Here the State introduced 13 photographs regarding the circumstances of the victim's death; 2 portray the victim on a hospital bed and the remaining 11 were taken during the course of the victim's autopsy. Autopsy is an extremely helpful forensic tool and photos depicting the evidence gleaned from that process are relevant, material, and probative to any number of issues in a given case. However, autopsy photos, by their nature are gruesome and prejudicial. While the State has the right to present evidence on every element of the case including cause of death, even where the defense is willing to stipulate, that right is tempered by the balancing of the probative value and prejudicial effect.
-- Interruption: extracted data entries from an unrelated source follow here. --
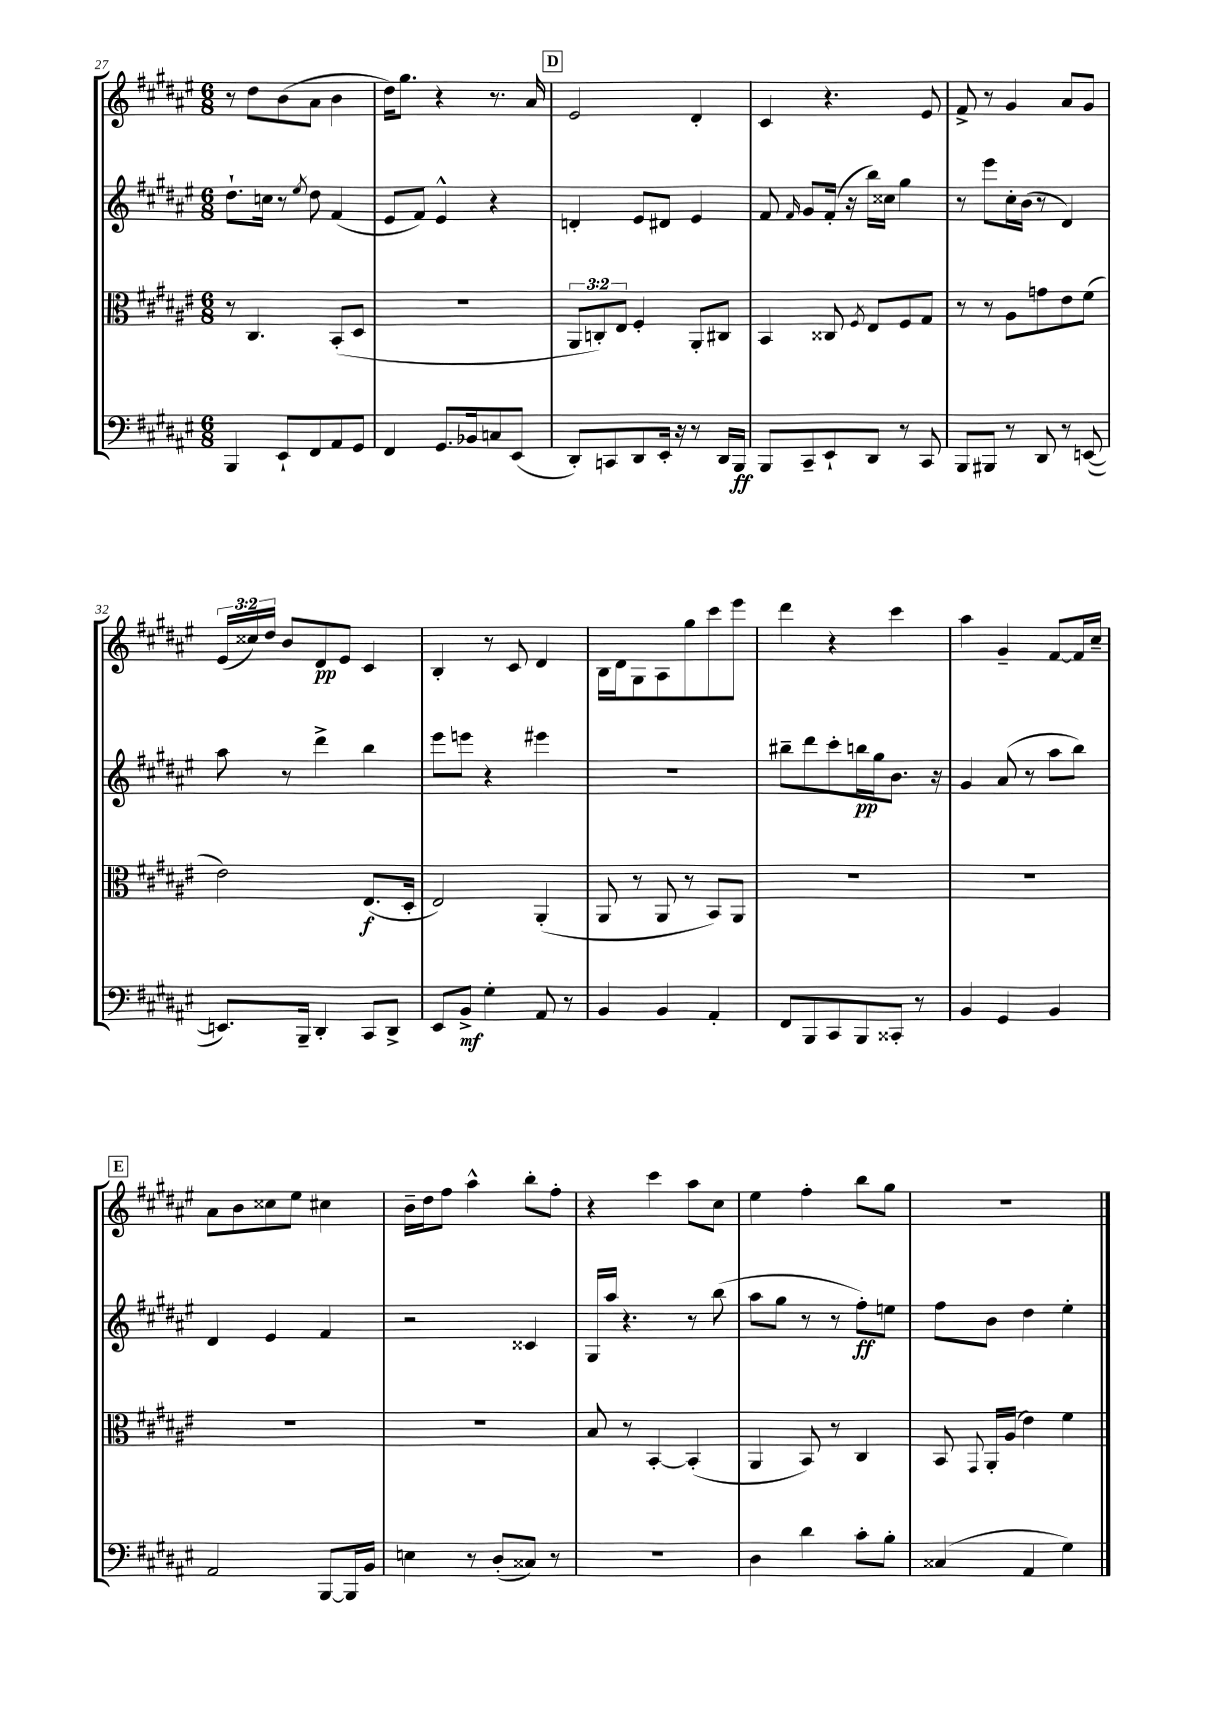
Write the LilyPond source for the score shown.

<<
\new StaffGroup <<
\new Staff = "s0" {
    \clef treble \key fis \major \numericTimeSignature \time 6/8 \override Staff.TupletNumber.text = #tuplet-number::calc-fraction-text
    \autoBeamOff r8 dis''8[ b'8( ais'8] b'4 |
    dis''16[) gis''8.] r4 r8. ais'16 |
    \mark \markup { \box "D" } eis'2 dis'4-. |
    cis'4 r4. eis'8 |
    fis'8-> r8 gis'4 ais'8[ gis'8] |
    \tuplet 3/2 { eis'16[( cisis''16) dis''16] } b'8[ dis'8\pp eis'8] cis'4 |
    b4-. r8 cis'8 dis'4 |
    b16[ dis'16 gis8 ais8 gis''8 cis'''8 eis'''8] |
    dis'''4 r4 cis'''4 |
    ais''4 gis'4-- fis'8[~ fis'16 cis''16]-- |
    \mark \markup { \box "E" } ais'8[ b'8 cisis''8 eis''8] cis''4 |
    b'16[-- dis''16 fis''8] ais''4-^ b''8[-. fis''8]-. |
    r4 cis'''4 ais''8[ cis''8] |
    eis''4 fis''4-. b''8[ gis''8] |
    R2. \bar "|." |
}
\new Staff = "s1" {
    \clef treble \key fis \major \numericTimeSignature \time 6/8
    \autoBeamOff dis''8.[-! c''16] r8 \acciaccatura { eis''8 } dis''8 fis'4( |
    eis'8[ fis'8]) eis'4-^ r4 |
    \mark \markup { \box "D" } d'4-. eis'8[ dis'8] eis'4 |
    fis'8 \grace { fis'16 } gis'8[ fis'16]-.( r16 b''16[) cisis''16] gis''4 |
    r8 eis'''8[ cis''16-. b'16]( r8 dis'4) |
    ais''8 r8 dis'''4-> b''4 |
    eis'''8[ e'''8] r4 eis'''4 |
    R2. |
    bis''8[-- dis'''8 cis'''8-. b''16\pp gis''16 b'8.] r16 |
    gis'4 ais'8( r8 ais''8[ b''8]) |
    \mark \markup { \box "E" } dis'4 eis'4 fis'4 |
    r2 cisis'4 |
    gis16[ ais''16] r4. r8 b''8( |
    ais''8[ gis''8] r8 r8 fis''8[-.\ff) e''8] |
    fis''8[ b'8] dis''4 eis''4-. \bar "|." |
}
\new Staff = "s2" {
    \clef alto \key fis \major \numericTimeSignature \time 6/8 \override Staff.TupletNumber.text = #tuplet-number::calc-fraction-text
    \autoBeamOff r8 cis4. b,8[-.( dis8] |
    R2. |
    \mark \markup { \box "D" } \tuplet 3/2 { ais,8[ c8-.) eis8] } fis4-. ais,8[-. cis8] |
    b,4 cisis8 \acciaccatura { fis8 } eis8[ fis8 gis8] |
    r8 r8 ais8[ g'8 eis'8 fis'8]( |
    eis'2) eis8.[\f( dis16]-. |
    eis2) ais,4-.( |
    ais,8 r8 ais,8 r8 b,8[) ais,8] |
    R2. |
    R2. |
    \mark \markup { \box "E" } R2. |
    R2. |
    b8 r8 b,4~-. b,4-.( |
    ais,4 b,8) r8 cis4 |
    b,8 \appoggiatura { gis,8 } ais,16[-. ais16]( eis'4) fis'4 \bar "|." |
}
\new Staff = "s3" {
    \clef bass \key fis \major \numericTimeSignature \time 6/8
    \autoBeamOff b,,4 eis,8[-! fis,8 ais,8 gis,8] |
    fis,4 gis,8.[ bes,16 c8 eis,8]( |
    \mark \markup { \box "D" } dis,8[-.) c,8 dis,8 eis,16]-. r16 r8 dis,16[ b,,16]\ff |
    b,,8[ cis,8-- eis,8-! dis,8] r8 cis,8 |
    b,,8[ bis,,8] r8 dis,8 r8 e,8~( |
    e,8.[) b,,16]-- dis,4-. cis,8[ dis,8]-> |
    eis,8[ b,8]->\mf gis4-. ais,8 r8 |
    b,4 b,4 ais,4-. |
    fis,8[ b,,8 cis,8 b,,8 cisis,8]-. r8 |
    b,4 gis,4 b,4 |
    \mark \markup { \box "E" } ais,2 b,,8[~ b,,16 b,16] |
    e4 r8 dis8[-.( cisis8]) r8 |
    R2. |
    dis4 dis'4 cis'8[-. b8]-. |
    cisis4( ais,4 gis4) \bar "|." |
}
>>
>>
\layout { \context { \Score currentBarNumber = #27 } }
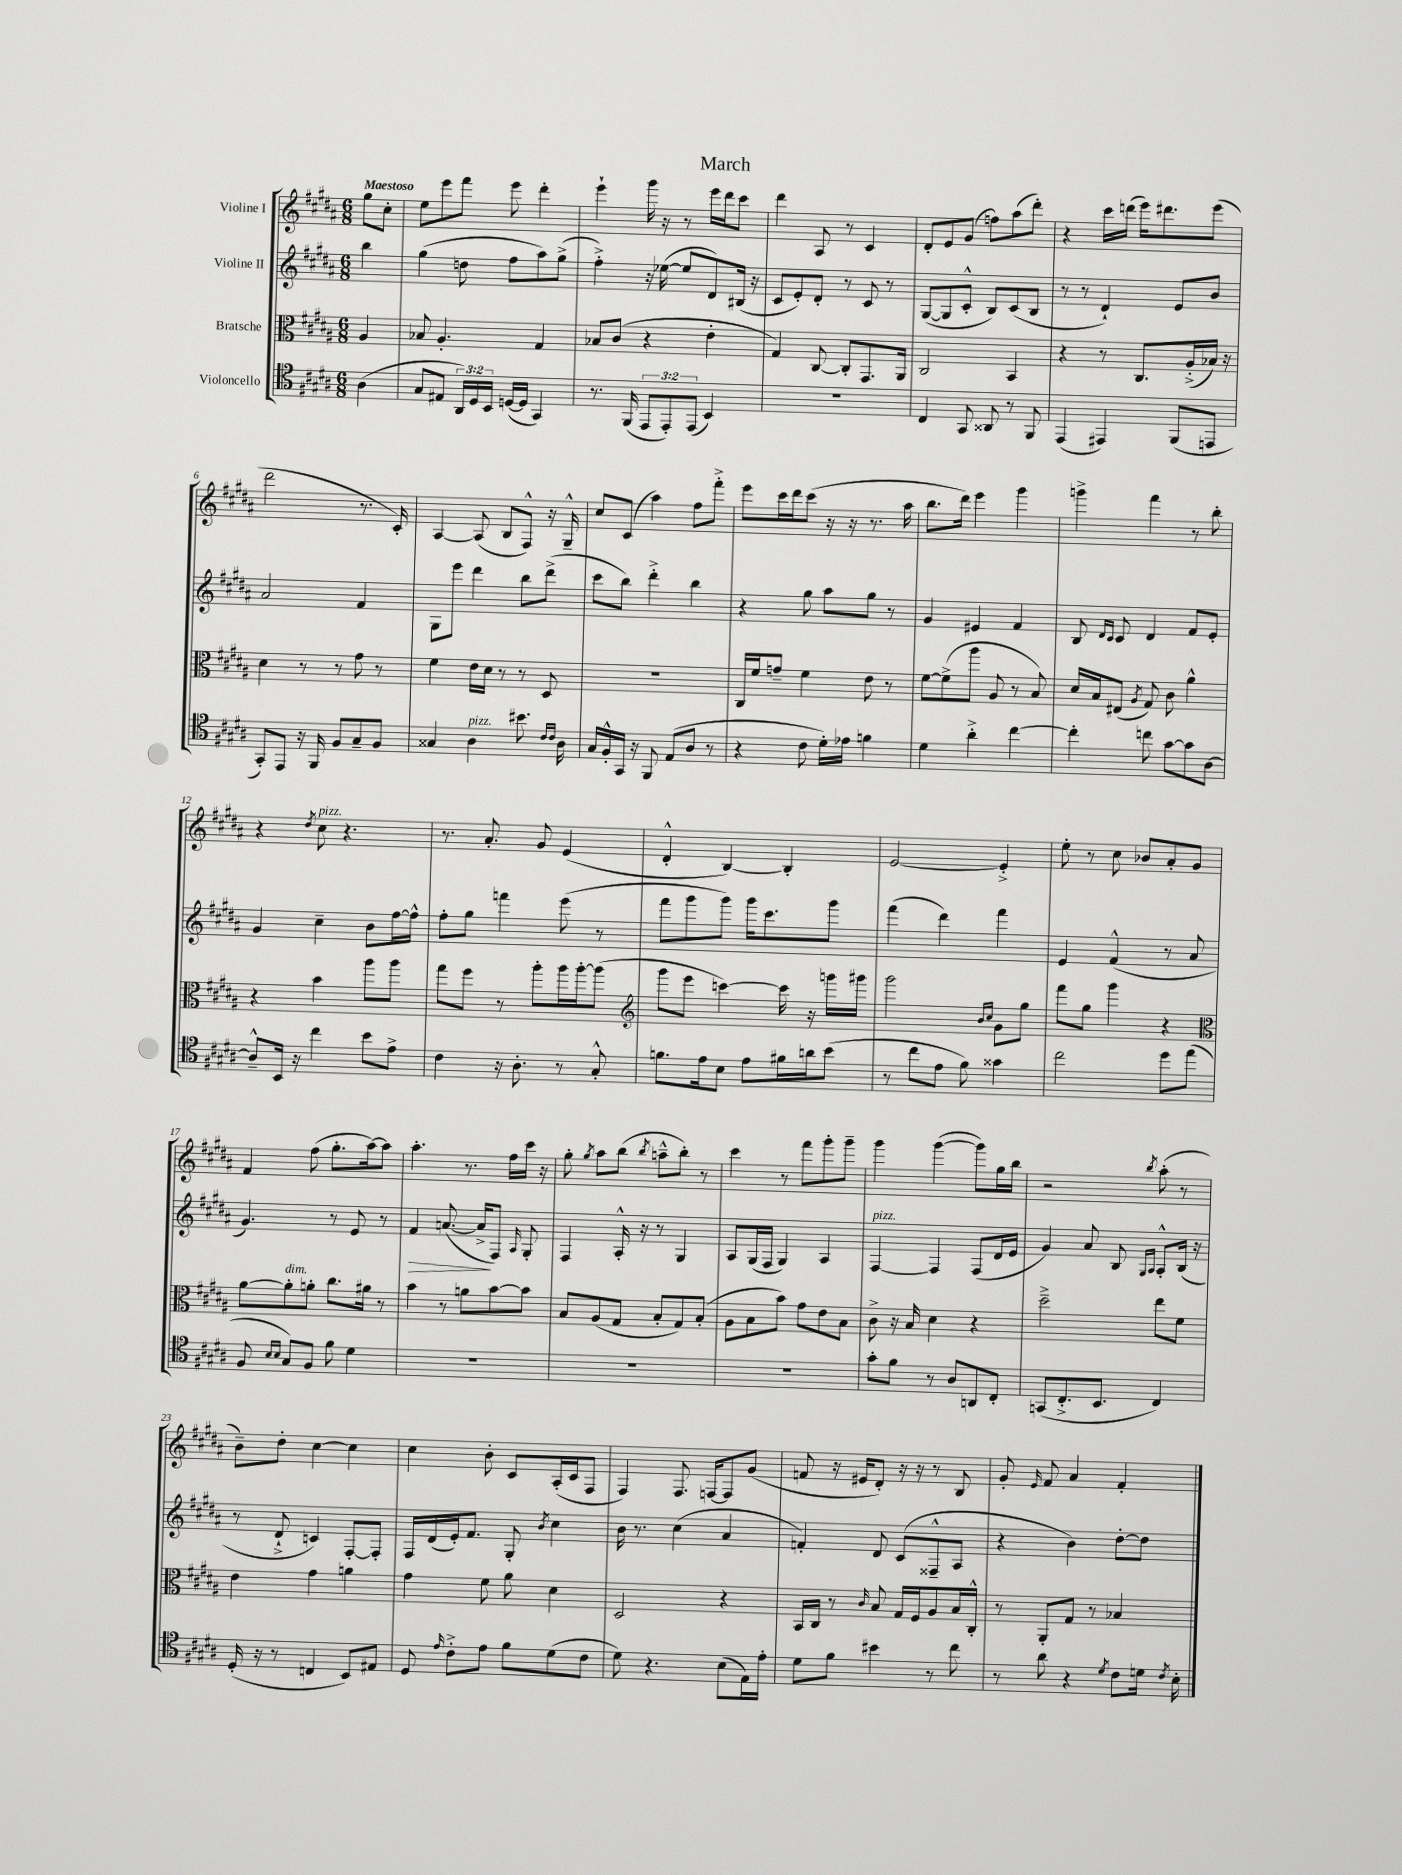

It is the obligation of the trial court to weigh the probative value and prejudicial effect of each photo to determine whether it is admissible and, if so, in what fashion it should be published to the jury.
Although here we find the evidence of defendant's guilt overwhelming, and thus affirm, we caution that in a closer case displaying such photos on a screen that is nearly six by seven feet might not produce the same result.
¶ 16 III. CONCLUSION
8 ¶ 17 For the reasons stated, we affirm the summary dismissal of defendant's pro se postconviction petition. ¶ 18 Affirmed. ¶ 19 JUSTICE McLAREN, specially concurring. ¶ 20 I specially concur because I wish to emphasize a point which the majority does not address. ¶ 21 The State claims that there was no abuse of discretion in allowing 13 graphic autopsy photographs into evidence when the cause of death was not contested. The majority assumes the admission of the photographs may have been error and decides the case on the prejudice prong. Simply put, it was an abuse of discretion. Luckily for the State, it did not alter the outcome of the case. However, that does not change the fact that it was error and should not be condoned or disregarded.